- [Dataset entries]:
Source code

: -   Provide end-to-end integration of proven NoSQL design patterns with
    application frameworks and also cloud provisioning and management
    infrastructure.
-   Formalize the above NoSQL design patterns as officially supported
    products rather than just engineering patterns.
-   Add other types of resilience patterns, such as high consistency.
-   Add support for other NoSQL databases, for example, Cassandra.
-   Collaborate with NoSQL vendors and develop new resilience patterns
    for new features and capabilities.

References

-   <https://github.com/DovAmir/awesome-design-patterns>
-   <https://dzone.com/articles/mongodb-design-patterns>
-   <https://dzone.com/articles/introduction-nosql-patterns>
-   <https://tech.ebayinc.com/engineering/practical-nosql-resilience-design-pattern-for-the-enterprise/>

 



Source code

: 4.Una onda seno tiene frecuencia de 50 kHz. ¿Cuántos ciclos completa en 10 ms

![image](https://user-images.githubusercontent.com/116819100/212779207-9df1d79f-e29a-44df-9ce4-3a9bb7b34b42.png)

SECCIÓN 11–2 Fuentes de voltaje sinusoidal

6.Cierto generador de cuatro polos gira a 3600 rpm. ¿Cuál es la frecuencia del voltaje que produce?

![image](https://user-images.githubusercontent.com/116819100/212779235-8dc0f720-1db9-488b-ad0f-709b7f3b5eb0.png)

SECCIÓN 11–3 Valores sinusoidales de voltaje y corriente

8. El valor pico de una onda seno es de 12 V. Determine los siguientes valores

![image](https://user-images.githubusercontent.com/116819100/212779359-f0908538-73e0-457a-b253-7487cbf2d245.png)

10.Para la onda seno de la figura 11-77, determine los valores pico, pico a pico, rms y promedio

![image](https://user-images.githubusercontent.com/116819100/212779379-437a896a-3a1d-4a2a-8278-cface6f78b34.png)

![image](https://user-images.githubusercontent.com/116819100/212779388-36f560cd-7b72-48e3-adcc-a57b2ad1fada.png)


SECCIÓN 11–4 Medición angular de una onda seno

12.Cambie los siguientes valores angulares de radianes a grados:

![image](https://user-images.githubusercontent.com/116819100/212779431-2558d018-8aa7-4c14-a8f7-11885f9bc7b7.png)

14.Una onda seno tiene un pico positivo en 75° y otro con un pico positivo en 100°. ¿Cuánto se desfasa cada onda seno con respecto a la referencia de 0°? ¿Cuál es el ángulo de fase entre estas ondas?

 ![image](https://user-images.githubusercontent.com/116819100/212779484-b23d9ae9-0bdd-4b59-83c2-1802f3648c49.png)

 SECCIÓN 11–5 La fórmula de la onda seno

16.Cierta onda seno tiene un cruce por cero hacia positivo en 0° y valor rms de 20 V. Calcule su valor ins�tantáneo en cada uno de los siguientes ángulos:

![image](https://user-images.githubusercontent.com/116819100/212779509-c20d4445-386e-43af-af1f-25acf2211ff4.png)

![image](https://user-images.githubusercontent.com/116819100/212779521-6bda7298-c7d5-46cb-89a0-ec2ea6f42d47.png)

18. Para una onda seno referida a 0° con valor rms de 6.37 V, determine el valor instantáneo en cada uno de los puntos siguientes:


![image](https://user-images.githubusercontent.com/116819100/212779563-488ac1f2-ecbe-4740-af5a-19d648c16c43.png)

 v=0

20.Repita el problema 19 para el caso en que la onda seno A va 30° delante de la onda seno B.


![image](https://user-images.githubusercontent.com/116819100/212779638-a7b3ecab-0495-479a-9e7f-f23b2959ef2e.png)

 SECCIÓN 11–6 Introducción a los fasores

- [TASK GOAL]: Please retype the data above exactly, including every line.

- [RESPONSE AREA]:
Source code

: -   Provide end-to-end integration of proven NoSQL design patterns with
    application frameworks and also cloud provisioning and management
    infrastructure.
-   Formalize the above NoSQL design patterns as officially supported
    products rather than just engineering patterns.
-   Add other types of resilience patterns, such as high consistency.
-   Add support for other NoSQL databases, for example, Cassandra.
-   Collaborate with NoSQL vendors and develop new resilience patterns
    for new features and capabilities.

References

-   <https://github.com/DovAmir/awesome-design-patterns>
-   <https://dzone.com/articles/mongodb-design-patterns>
-   <https://dzone.com/articles/introduction-nosql-patterns>
-   <https://tech.ebayinc.com/engineering/practical-nosql-resilience-design-pattern-for-the-enterprise/>

 



Source code

: 4.Una onda seno tiene frecuencia de 50 kHz. ¿Cuántos ciclos completa en 10 ms

![image](https://user-images.githubusercontent.com/116819100/212779207-9df1d79f-e29a-44df-9ce4-3a9bb7b34b42.png)

SECCIÓN 11–2 Fuentes de voltaje sinusoidal

6.Cierto generador de cuatro polos gira a 3600 rpm. ¿Cuál es la frecuencia del voltaje que produce?

![image](https://user-images.githubusercontent.com/116819100/212779235-8dc0f720-1db9-488b-ad0f-709b7f3b5eb0.png)

SECCIÓN 11–3 Valores sinusoidales de voltaje y corriente

8. El valor pico de una onda seno es de 12 V. Determine los siguientes valores

![image](https://user-images.githubusercontent.com/116819100/212779359-f0908538-73e0-457a-b253-7487cbf2d245.png)

10.Para la onda seno de la figura 11-77, determine los valores pico, pico a pico, rms y promedio

![image](https://user-images.githubusercontent.com/116819100/212779379-437a896a-3a1d-4a2a-8278-cface6f78b34.png)

![image](https://user-images.githubusercontent.com/116819100/212779388-36f560cd-7b72-48e3-adcc-a57b2ad1fada.png)


SECCIÓN 11–4 Medición angular de una onda seno

12.Cambie los siguientes valores angulares de radianes a grados:

![image](https://user-images.githubusercontent.com/116819100/212779431-2558d018-8aa7-4c14-a8f7-11885f9bc7b7.png)

14.Una onda seno tiene un pico positivo en 75° y otro con un pico positivo en 100°. ¿Cuánto se desfasa cada onda seno con respecto a la referencia de 0°? ¿Cuál es el ángulo de fase entre estas ondas?

 ![image](https://user-images.githubusercontent.com/116819100/212779484-b23d9ae9-0bdd-4b59-83c2-1802f3648c49.png)

 SECCIÓN 11–5 La fórmula de la onda seno

16.Cierta onda seno tiene un cruce por cero hacia positivo en 0° y valor rms de 20 V. Calcule su valor ins�tantáneo en cada uno de los siguientes ángulos:

![image](https://user-images.githubusercontent.com/116819100/212779509-c20d4445-386e-43af-af1f-25acf2211ff4.png)

![image](https://user-images.githubusercontent.com/116819100/212779521-6bda7298-c7d5-46cb-89a0-ec2ea6f42d47.png)

18. Para una onda seno referida a 0° con valor rms de 6.37 V, determine el valor instantáneo en cada uno de los puntos siguientes:


![image](https://user-images.githubusercontent.com/116819100/212779563-488ac1f2-ecbe-4740-af5a-19d648c16c43.png)

 v=0

20.Repita el problema 19 para el caso en que la onda seno A va 30° delante de la onda seno B.


![image](https://user-images.githubusercontent.com/116819100/212779638-a7b3ecab-0495-479a-9e7f-f23b2959ef2e.png)

 SECCIÓN 11–6 Introducción a los fasores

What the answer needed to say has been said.